=== Butir Tugas 1 ===
Jawablah pertanyaan berikut berdasarkan kutipan tentang terapi person-centered.
(a) Pada tahun berapa psikoterapi ini berkembang?
(b) Apa yang lebih diutamakan terapis daripada pengetahuan dan penguasaan teknik-teknik terapi konseling?
(c) Apa saja unsur penting dari sikap terapis yang diperkenalkan pada periode ini?
=== Butir Tugas 2 ===
Salin bagian kutipan tentang terapi person-centered, mulai dari kata-kata "Psikoterapi ini berkembang" sampai dengan kata-kata "teknik terapi konseling.", tanpa mengubah satu huruf pun.

3. Person Centered (1961- sekarang)

Psikoterapi ini berkembang pada tahun 1960an, psikoterapi ini menekankan bahwa prinsip terapi ini tidak hanya diterapakan dalam proses terapi tetapi prinsip-prinsip terapi ini dapat diterapkan di berbagai setting seperti dalam masyarakat. Titik berat : meningkatkan keterlibatan hubungan personal dengan klien, terapist lebih aktif & terbuka, lebih memperhatikan pengaruh lingkungan.Terapist lebih mengutamakan sikapnya daripada pengetahuan dan penguasaan teknik teknik terapi konseling.

Terapi person-centered menitikberatkan kondisi-kondisi tertentu yang “diperlukan dan memadai” bagi kelangsungan perubahan kperibadian. Periode ini memperkenalkan unsure-unsur penting dari sikap-sikap terapis, yakni keselarasan, pandangan dan penerimaan positif, dan pengertian yang empatik sebagai prasyarat bagi terapi yang efektif. Kemudian, focus dialihkan dari refleksi terapis atas perasaan-perasaan klien kpeada tindakan terapis mengungkapkan perasaan-perasaan langsungnya sendiri dalam hubungan dengan klien.

=== Data yang Diberikan ===
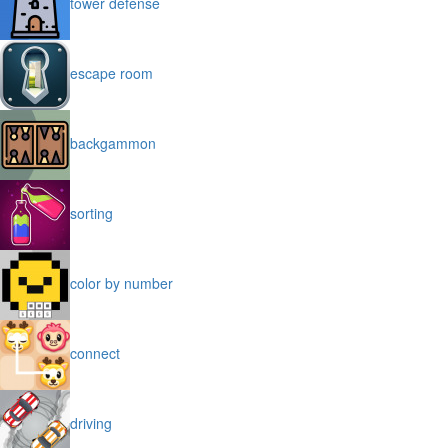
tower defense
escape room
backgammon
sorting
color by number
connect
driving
==
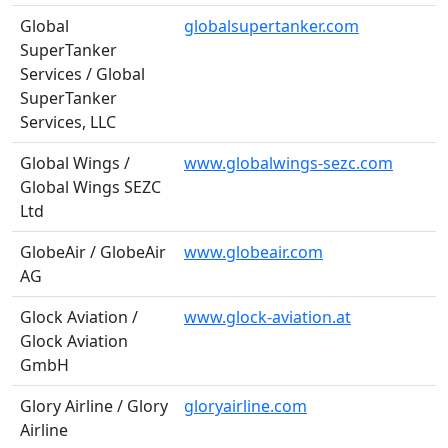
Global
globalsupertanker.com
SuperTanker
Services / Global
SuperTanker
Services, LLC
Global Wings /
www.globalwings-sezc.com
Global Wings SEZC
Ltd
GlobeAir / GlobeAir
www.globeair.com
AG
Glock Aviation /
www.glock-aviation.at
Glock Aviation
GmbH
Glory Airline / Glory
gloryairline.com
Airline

=== Kotak Jawaban 1 ===
(a) Pada tahun 1960an.
(b) Sikapnya.
(c) Keselarasan, pandangan dan penerimaan positif, serta pengertian yang empatik.

=== Kotak Jawaban 2 ===
Psikoterapi ini berkembang pada tahun 1960an, psikoterapi ini menekankan bahwa prinsip terapi ini tidak hanya diterapakan dalam proses terapi tetapi prinsip-prinsip terapi ini dapat diterapkan di berbagai setting seperti dalam masyarakat. Titik berat : meningkatkan keterlibatan hubungan personal dengan klien, terapist lebih aktif & terbuka, lebih memperhatikan pengaruh lingkungan.Terapist lebih mengutamakan sikapnya daripada pengetahuan dan penguasaan teknik teknik terapi konseling.